The rule of thirds here has nothing to do with framing picture in photography even if some metaphoric similarities can be discussed.
The rule of thirds I am thinking about is the potential improvement with Lean.
The process owner or other stakeholders may not allow to cut all of these 30% yet this potential is at hand.
This “rule” seems to be scale independent: even after improving a process and having it operating with 30% less, after some time this same process can show again 30% improvement potential.
How can this be possible?
Well, consider a process with people unaware of lean thinking, tools and techniques.

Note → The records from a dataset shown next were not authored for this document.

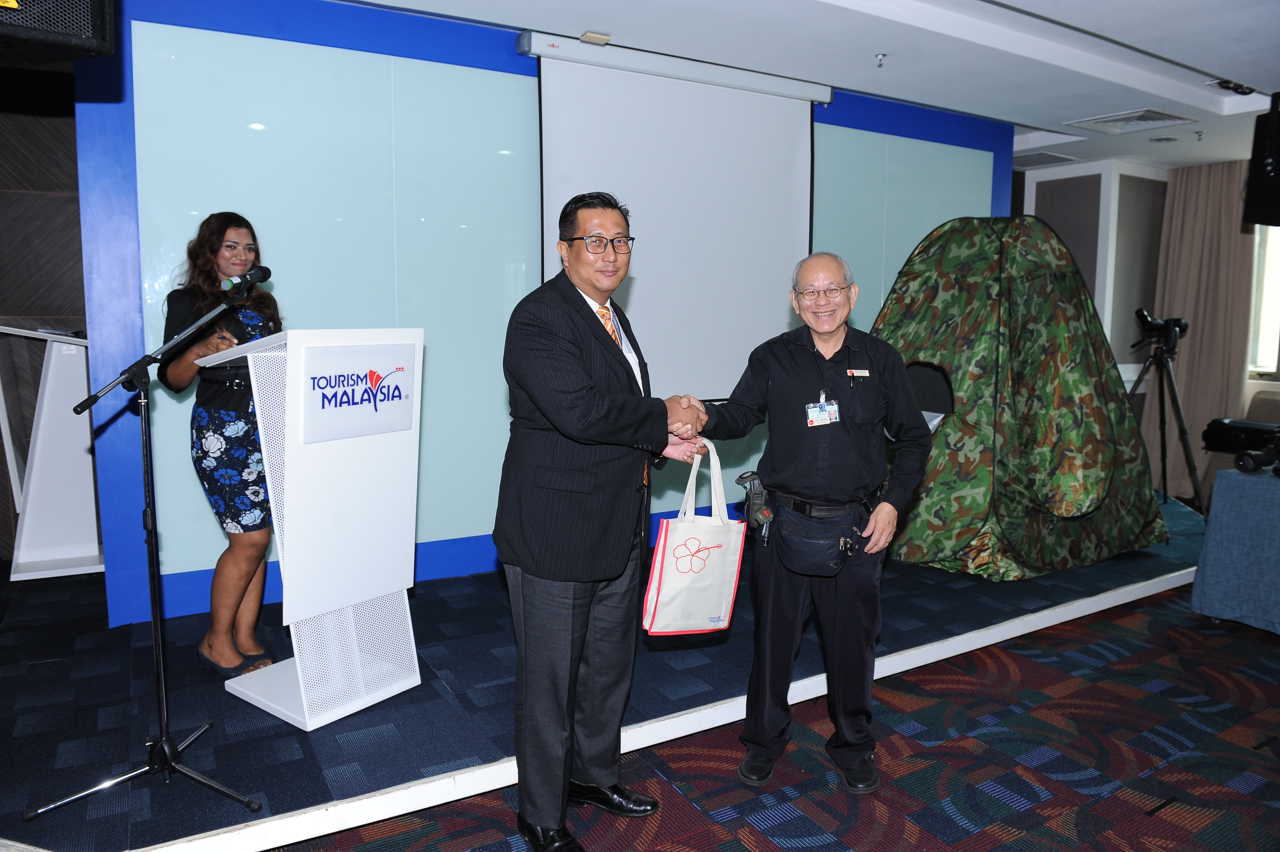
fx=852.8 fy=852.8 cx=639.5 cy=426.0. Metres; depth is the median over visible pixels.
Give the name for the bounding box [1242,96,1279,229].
loudspeaker
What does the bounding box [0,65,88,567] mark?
wood panel wall
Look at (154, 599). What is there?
microphone stand
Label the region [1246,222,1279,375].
window
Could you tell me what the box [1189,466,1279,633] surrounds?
table
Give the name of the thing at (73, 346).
white stand
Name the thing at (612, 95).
projection screen
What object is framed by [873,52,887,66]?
sprinkler
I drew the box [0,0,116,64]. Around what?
loudspeaker
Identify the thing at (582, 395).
man
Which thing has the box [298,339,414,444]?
sign
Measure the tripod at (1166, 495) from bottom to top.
1.326 m
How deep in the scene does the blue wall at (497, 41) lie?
3.92 m
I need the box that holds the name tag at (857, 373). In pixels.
[845,368,871,376]
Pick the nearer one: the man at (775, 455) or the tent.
the man at (775, 455)
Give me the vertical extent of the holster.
0.178 m
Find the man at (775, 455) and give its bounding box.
[680,248,934,796]
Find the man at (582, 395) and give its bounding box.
[494,192,711,851]
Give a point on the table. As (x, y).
(1213, 517)
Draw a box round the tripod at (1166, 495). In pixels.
[1125,315,1205,516]
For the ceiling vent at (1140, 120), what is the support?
in the ceiling
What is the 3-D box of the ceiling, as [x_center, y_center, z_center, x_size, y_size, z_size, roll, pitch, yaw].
[1.288,-1.725,2.738,10.314,0.138,5.989,-4,8,-31]
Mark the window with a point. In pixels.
(1261, 328)
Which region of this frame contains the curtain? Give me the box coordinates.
[1141,160,1256,500]
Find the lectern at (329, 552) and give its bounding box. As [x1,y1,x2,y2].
[203,328,424,729]
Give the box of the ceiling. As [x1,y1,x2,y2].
[347,0,1279,173]
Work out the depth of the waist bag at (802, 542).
2.56 m
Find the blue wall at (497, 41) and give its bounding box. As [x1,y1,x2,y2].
[77,0,1013,622]
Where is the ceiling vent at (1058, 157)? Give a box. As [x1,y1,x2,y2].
[1012,150,1081,167]
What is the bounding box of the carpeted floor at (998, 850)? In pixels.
[263,583,1279,851]
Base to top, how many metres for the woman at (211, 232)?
1.581 m
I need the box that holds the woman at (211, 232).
[159,213,286,676]
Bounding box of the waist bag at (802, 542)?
[767,495,868,575]
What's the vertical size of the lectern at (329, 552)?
1.234 m
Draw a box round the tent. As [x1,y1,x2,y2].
[870,213,1169,578]
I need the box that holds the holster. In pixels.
[735,470,773,543]
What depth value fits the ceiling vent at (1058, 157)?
6.73 m
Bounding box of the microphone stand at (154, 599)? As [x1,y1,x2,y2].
[21,277,264,820]
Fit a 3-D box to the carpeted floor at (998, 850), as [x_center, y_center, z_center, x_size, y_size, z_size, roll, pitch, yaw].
[1.130,1.246,1.691,8.290,0.108,5.941,-4,8,-31]
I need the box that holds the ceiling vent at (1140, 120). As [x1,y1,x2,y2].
[1068,108,1193,134]
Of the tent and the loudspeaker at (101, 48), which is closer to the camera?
the loudspeaker at (101, 48)
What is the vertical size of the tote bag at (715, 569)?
0.531 m
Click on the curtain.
(1186, 395)
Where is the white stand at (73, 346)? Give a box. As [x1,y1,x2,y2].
[0,324,101,582]
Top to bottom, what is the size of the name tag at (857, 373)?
0.019 m
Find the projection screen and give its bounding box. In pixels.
[523,30,824,396]
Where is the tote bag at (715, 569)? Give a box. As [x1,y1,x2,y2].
[641,436,747,635]
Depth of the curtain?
6.66 m

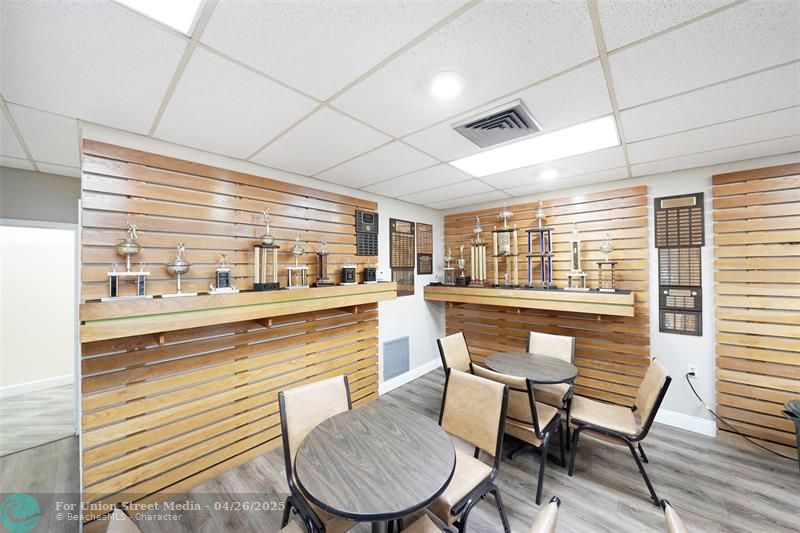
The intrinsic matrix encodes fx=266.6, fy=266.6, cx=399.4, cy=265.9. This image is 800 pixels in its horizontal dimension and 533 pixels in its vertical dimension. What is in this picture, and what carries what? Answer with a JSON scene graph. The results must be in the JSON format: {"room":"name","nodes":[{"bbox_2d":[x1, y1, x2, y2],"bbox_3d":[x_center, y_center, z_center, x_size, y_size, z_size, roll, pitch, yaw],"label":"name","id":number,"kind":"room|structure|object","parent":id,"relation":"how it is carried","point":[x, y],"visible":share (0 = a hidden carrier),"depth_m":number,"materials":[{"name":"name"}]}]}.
{"room":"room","nodes":[
{"label":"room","id":0,"kind":"room"},
{"bbox_2d":[0,166,80,439],"bbox_3d":[-5.034,0.414,3.704,0.121,2.592,3.941,-1,0,42],"label":"far wall","id":1,"kind":"structure","parent":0,"point":[46,176],"depth_m":3.66,"materials":[{"name":"paint"}]},
{"bbox_2d":[0,374,73,397],"bbox_3d":[-5.069,1.642,3.563,0.017,0.127,3.668,-1,0,42],"label":"baseboard","id":2,"kind":"structure","parent":1,"relation":"attached to","point":[22,387],"depth_m":3.66,"materials":[{"name":"white paint"}]},
{"bbox_2d":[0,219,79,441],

Reaping a gain of 30% in this case is generally piece of cake.
After a while, with lean awareness growing, the same people may undertake another critical assessment of the process and discover “new” improvement potentials they were unable to see before.

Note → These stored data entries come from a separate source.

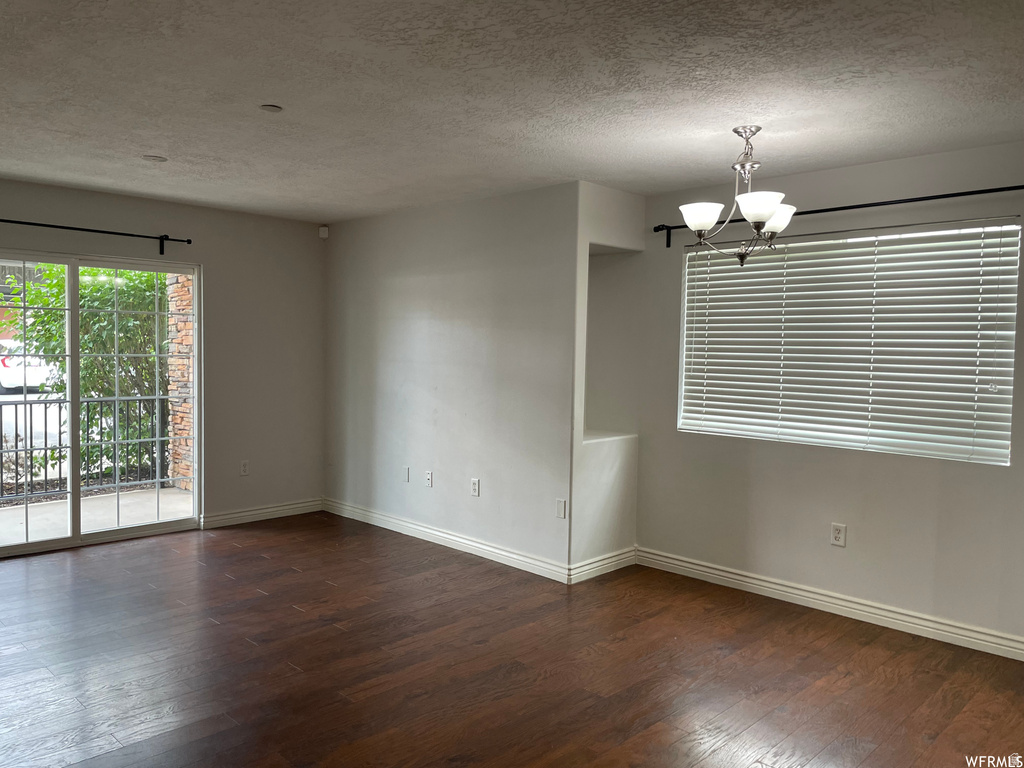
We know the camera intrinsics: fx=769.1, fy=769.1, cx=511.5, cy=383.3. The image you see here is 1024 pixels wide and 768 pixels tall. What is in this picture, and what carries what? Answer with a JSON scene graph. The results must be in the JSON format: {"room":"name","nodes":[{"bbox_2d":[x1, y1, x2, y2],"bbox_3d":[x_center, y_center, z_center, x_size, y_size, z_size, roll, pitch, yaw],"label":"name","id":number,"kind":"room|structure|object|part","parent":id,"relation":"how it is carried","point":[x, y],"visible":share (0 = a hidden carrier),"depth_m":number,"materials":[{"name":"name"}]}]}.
{"room":"living room","nodes":[
{"label":"living room","id":0,"kind":"room"},
{"bbox_2d":[0,177,324,538],"bbox_3d":[-3.164,-0.089,5.080,0.162,2.460,4.501,4,4,44],"label":"left wall","id":1,"kind":"structure","parent":0,"point":[206,259],"depth_m":6.06,"materials":[{"name":"grey paint"}]},
{"bbox_2d":[0,218,191,252],"bbox_3d":[-3.177,-0.996,4.854,0.121,0.112,2.272,4,4,44],"label":"curtain rod","id":2,"kind":"object","parent":1,"relation":"attached to","point":[41,224],"visible":0.98,"depth_m":5.23,"materials":[{"name":"black metal"}]},
{"bbox_2d":[0,251,201,559],"bbox_3d":[-3.075,0.134,5.269,0.130,1.991,1.801,4,4,44],"label":"sliding glass door","id":3,"kind":"structure","parent":1,"relation":"in","point":[77,493],"depth_m":5.41,"materials":[{"name":"glass"}]},
{"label":"glass panel","id":4,"kind":"part","parent":3,"relation":"part of","materials":[{"name":"clear glass"}]},
{"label":"glass panel","id":5,"kind":"part","parent":3,"relation":"part of","materials":[{"name":"clear glass"}]},
{"bbox_2d":[239,460,249,475],"bbox_3d":[-2.115,0.666,6.082,0.009,0.117,0.071,4,4,44],"label":"wall socket","id":6,"kind":"object","parent":1,"relation":"attached to","point":[244,467],"visible":0.99,"depth_m":6.08,"materials":[{"name":"white plastic"}]},
{"bbox_2d":[200,497,324,528],"bbox_3d":[-1.985,1.044,6.234,0.017,0.105,1.149,4,4,44],"label":"baseboard","id":7,"kind":"structure","parent":1,"relation":"attached to","point":[278,508],"depth_m":6.18,"materials":[{"name":"white paint"}]},
{"bbox_2d":[318,225,328,238],"bbox_3d":[-1.566,-1.261,6.404,0.064,0.095,0.053,1,3,1],"label":"motion sensor","id":8,"kind":"object","parent":1,"relation":"attached to","point":[323,235],"visible":0.98,"depth_m":6.38,"materials":[{"name":"white"}]},
{"bbox_2d":[322,182,578,577],"bbox_3d":[-0.619,-0.064,5.716,2.851,2.440,0.154,4,4,44],"label":"middle wall","id":9,"kind":"structure","parent":0,"point":[412,293],"depth_m":5.36,"materials":[{"name":"grey paint"}]},
{"bbox_2d":[402,466,410,481],"bbox_3d":[-0.809,0.687,5.835,0.074,0.117,0.013,4,4,44],"label":"wall plate","id":10,"kind":"object","parent":9,"relation":"attached to","point":[405,470],"visible":0.99,"depth_m":5.83,"materials":[{"name":"white plastic"}]},
{"bbox_2d":[424,470,432,486],"bbox_3d":[-0.614,0.703,5.659,0.072,0.115,0.013,4,4,44],"label":"wall socket","id":11,"kind":"object","parent":9,"relation":"attached to","point":[429,476],"visible":0.99,"depth_m":5.66,"materials":[{"name":"white plastic"}]},
{"bbox_2d":[323,497,569,582],"bbox_3d":[-0.642,1.100,5.653,2.760,0.108,0.017,4,4,44],"label":"baseboard","id":12,"kind":"structure","parent":9,"relation":"attached to","point":[442,534],"depth_m":5.41,"materials":[{"name":"white paint"}]},
{"bbox_2d":[470,478,479,496],"bbox_3d":[-0.256,0.711,5.277,0.071,0.116,0.009,4,4,44],"label":"wall socket","id":13,"kind":"object","parent":9,"relation":"attached to","point":[475,487],"visible":0.99,"depth_m":5.27,"materials":[{"name":"white plastic"}]},
{"bbox_2d":[555,498,566,517],"bbox_3d":[0.306,0.774,4.767,0.071,0.115,0.010,4,4,44],"label":"wall plate","id":14,"kind":"object","parent":9,"relation":"attached to","point":[560,506],"visible":0.99,"depth_m":4.76,"materials":[{"name":"white plastic"}]},
{"bbox_2d":[0,511,1023,767],"bbox_3d":[-0.570,1.349,2.718,7.526,0.112,5.980,4,4,44],"label":"floor","id":15,"kind":"structure","parent":0,"point":[257,562],"depth_m":3.43,"materials":[{"name":"brown wood"}]},
{"bbox_2d":[0,0,1023,222],"bbox_3d":[-0.508,-1.212,2.754,7.271,0.122,5.685,4,4,44],"label":"ceiling","id":16,"kind":"structure","parent":0,"point":[155,147],"depth_m":3.06,"materials":[{"name":"white paint"}]},
{"bbox_2d":[141,154,167,161],"bbox_3d":[-2.010,-1.266,4.325,0.136,0.012,0.136,4,4,44],"label":"recessed light","id":17,"kind":"object","parent":16,"relation":"attached to","point":[153,158],"visible":0.99,"depth_m":4.31,"materials":[{"name":"white"}]},
{"bbox_2d":[259,103,282,112],"bbox_3d":[-1.053,-1.205,3.366,0.095,0.011,0.096,4,4,44],"label":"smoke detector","id":18,"kind":"object","parent":16,"relation":"attached to","point":[266,106],"visible":0.99,"depth_m":3.36,"materials":[{"name":"white"}]},
{"bbox_2d":[679,125,795,266],"bbox_3d":[1.042,-0.849,3.536,0.531,0.636,0.532,4,4,44],"label":"chandelier","id":19,"kind":"object","parent":16,"relation":"hanging from","point":[768,211],"visible":1,"depth_m":3.48,"materials":[{"name":"silver metal"}]},
{"bbox_3d":[0.854,-0.753,3.495,0.180,0.107,0.184,4,4,44],"label":"shade","id":20,"kind":"part","parent":19,"relation":"part of","materials":[{"name":"white glass"}]},
{"bbox_3d":[1.043,-0.748,3.294,0.183,0.113,0.187,4,4,44],"label":"shade","id":21,"kind":"part","parent":19,"relation":"part of","materials":[{"name":"white glass"}]},
{"bbox_3d":[1.216,-0.758,3.589,0.179,0.118,0.183,4,4,44],"label":"shade","id":22,"kind":"part","parent":19,"relation":"part of","materials":[{"name":"white glass"}]},
{"bbox_2d":[567,179,643,578],"bbox_3d":[0.564,-0.016,4.974,0.210,2.455,0.777,4,4,44],"label":"niche wall","id":23,"kind":"structure","parent":0,"point":[601,190],"depth_m":4.86,"materials":[{"name":"white paint"}]},
{"bbox_2d":[568,546,635,583],"bbox_3d":[0.594,1.150,4.905,0.020,0.108,0.673,4,4,44],"label":"baseboard","id":24,"kind":"structure","parent":23,"relation":"attached to","point":[609,564],"depth_m":4.86,"materials":[{"name":"white paint"}]},
{"bbox_2d":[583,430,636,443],"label":"niche ledge","id":25,"kind":"object","parent":23,"relation":"attached to","point":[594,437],"visible":0.53,"depth_m":4.99,"materials":[{"name":"white paint"}]},
{"bbox_2d":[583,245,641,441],"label":"wall niche","id":26,"kind":"object","parent":23,"relation":"in","point":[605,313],"visible":0.54,"depth_m":5.18,"materials":[{"name":"white paint"}]},
{"bbox_2d":[632,139,1023,650],"bbox_3d":[2.174,0.064,3.926,3.684,2.456,0.159,4,4,44],"label":"right wall","id":27,"kind":"structure","parent":0,"point":[849,521],"depth_m":4.20,"materials":[{"name":"grey paint"}]},
{"bbox_2d":[635,546,1023,660],"bbox_3d":[2.041,1.229,3.970,3.456,0.106,0.017,4,4,44],"label":"baseboard","id":28,"kind":"structure","parent":27,"relation":"attached to","point":[728,579],"depth_m":4.18,"materials":[{"name":"white paint"}]},
{"bbox_2d":[830,522,846,546],"bbox_3d":[1.798,0.833,4.235,0.072,0.119,0.009,4,4,44],"label":"wall socket","id":29,"kind":"object","parent":27,"relation":"attached to","point":[836,532],"visible":0.99,"depth_m":4.23,"materials":[{"name":"white plastic"}]},
{"bbox_2d":[654,184,1023,247],"bbox_3d":[1.772,-0.915,4.161,2.314,0.098,0.117,4,4,44],"label":"curtain rod","id":30,"kind":"object","parent":27,"relation":"attached to","point":[679,226],"visible":0.81,"depth_m":4.01,"materials":[{"name":"black metal"}]},
{"bbox_2d":[676,219,1020,464],"bbox_3d":[1.803,-0.229,4.332,1.782,1.198,0.082,4,4,44],"label":"window","id":31,"kind":"structure","parent":27,"relation":"in","point":[1012,332],"depth_m":4.21,"materials":[{"name":"white plastic"}]},
{"bbox_2d":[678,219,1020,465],"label":"window blinds","id":32,"kind":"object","parent":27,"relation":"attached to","point":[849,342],"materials":[{"name":"white plastic"}]},
{"label":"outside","id":33,"kind":"structure","parent":0,"visible":0},
{"bbox_2d":[0,486,193,545],"bbox_3d":[-4.104,1.180,5.704,2.211,0.146,5.159,4,4,44],"label":"patio ground","id":34,"kind":"structure","parent":33,"point":[54,508],"depth_m":6.42,"materials":[{"name":"grey concrete"}]},
{"bbox_2d":[0,392,173,503],"bbox_3d":[-4.592,0.578,6.267,0.077,1.017,4.960,4,4,44],"label":"balcony railing","id":35,"kind":"object","parent":34,"relation":"on","point":[30,409],"visible":0.7,"depth_m":6.99,"materials":[{"name":"black metal"}]},
{"bbox_2d":[164,270,194,488],"bbox_3d":[-3.303,-0.549,8.028,0.443,3.320,0.418,4,4,44],"label":"stone column","id":36,"kind":"structure","parent":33,"point":[187,409],"depth_m":7.89,"materials":[{"name":"brown stone"}]},
{"label":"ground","id":37,"kind":"structure","parent":33,"visible":0},
{"bbox_2d":[0,337,53,392],"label":"car","id":38,"kind":"object","parent":37,"relation":"on","point":[1,364],"visible":0.5,"materials":[{"name":"white metal"}]},
{"bbox_2d":[8,262,167,482],"bbox_3d":[-4.275,-0.318,8.878,2.040,2.780,2.486,4,4,44],"label":"bush","id":39,"kind":"object","parent":37,"relation":"on","point":[54,315],"visible":0.49,"depth_m":8.19,"materials":[{"name":"green plant"}]}
]}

This can go on several times before the process ends in a very lean state and of course, at each iteration, gaining 30% comes at higher cost.
Another reason is that things change over time:
- new problems arise requiring new solutions
- discipline weakens,
- habits slips back to old ones,
- processes are modified,
- new models are launched,
This rule of thirds may be like the Pareto law, something that happens often, often enough to be called law or rule, even there is no rationale demonstration for it.
Many Lean practitioners I talk with agree with this rule, and if you listen carefully to Dan Jones explanation about what is Lean, you’ll hear:
“Very quickly it’s also freeing up the capacity to deliver a third or more value, from existing resources without additional costs.”